The broader shift toward the federal model makes sense when you look at the math. State-by-state licensing is expensive, slow, and unpredictable. A single DCM registration gets you national access under one regulator. For companies with the capital to get there, it’s probably the cleaner long-term play. For smaller operators, it’s a harder road — the CFTC approval process isn’t fast or cheap, and Sporttrade’s full pivot away from state licenses is a high-stakes gamble that won’t pay off until federal approval lands.
DraftKings’ Dual Role in the Market
What’s interesting about DraftKings’ position here is the dual angle. The company seems to want a piece of both retail distribution and liquidity provision in the event contract space. That’s not a simple play. Running a retail-facing platform and also participating in market-making are two different businesses with different risk profiles and different conflicts to manage.

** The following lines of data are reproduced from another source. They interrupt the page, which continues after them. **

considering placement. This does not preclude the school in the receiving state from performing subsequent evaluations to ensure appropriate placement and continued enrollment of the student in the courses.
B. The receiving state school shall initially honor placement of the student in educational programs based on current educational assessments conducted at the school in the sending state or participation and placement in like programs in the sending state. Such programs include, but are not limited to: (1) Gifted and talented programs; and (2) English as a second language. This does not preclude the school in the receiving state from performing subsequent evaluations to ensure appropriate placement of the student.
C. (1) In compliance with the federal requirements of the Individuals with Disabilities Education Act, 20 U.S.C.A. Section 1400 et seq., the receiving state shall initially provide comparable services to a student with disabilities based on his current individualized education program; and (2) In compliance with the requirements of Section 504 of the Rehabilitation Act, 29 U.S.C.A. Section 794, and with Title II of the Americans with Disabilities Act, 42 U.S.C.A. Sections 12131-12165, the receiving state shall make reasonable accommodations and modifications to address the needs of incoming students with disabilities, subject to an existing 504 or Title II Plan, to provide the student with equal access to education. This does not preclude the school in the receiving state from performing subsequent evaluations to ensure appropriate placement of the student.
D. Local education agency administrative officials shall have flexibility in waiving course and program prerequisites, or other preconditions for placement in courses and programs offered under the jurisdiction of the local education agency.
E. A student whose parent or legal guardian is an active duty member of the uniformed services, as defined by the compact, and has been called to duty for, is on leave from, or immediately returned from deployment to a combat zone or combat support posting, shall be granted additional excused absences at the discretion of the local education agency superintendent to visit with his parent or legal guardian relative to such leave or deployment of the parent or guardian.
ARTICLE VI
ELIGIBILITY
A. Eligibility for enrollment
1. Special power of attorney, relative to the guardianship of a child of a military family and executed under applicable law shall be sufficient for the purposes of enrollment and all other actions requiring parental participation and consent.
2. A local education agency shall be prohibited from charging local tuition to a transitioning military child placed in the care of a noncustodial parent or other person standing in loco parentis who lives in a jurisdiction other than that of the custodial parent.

Kalish’s criticism of Kalshi — the claim that retail orders get funneled to institutional players — is worth keeping in mind as DraftKings builds out its own infrastructure. Whether DKeX can thread that needle cleanly, or whether it ends up facing similar questions from its own users, isn’t clear yet.
No details yet on how DraftKings plans to handle the liquidity side as volume grows. The CFTC templates are filed. The listing clock starts May 27.
Frequently Asked Questions
What sports are covered by DraftKings’ new CFTC event contract templates?
GAMEPROPERTY covers football, ice hockey, MMA, soccer, and tennis. GAMEWIN adds baseball, basketball, golf, and motorsports — nine sports total across both templates.
What is the position cap on DKeX event contracts?
Each market carries a position cap of 125,000 contracts, with a $1.00 notional value and a $0.01 minimum tick size per contract.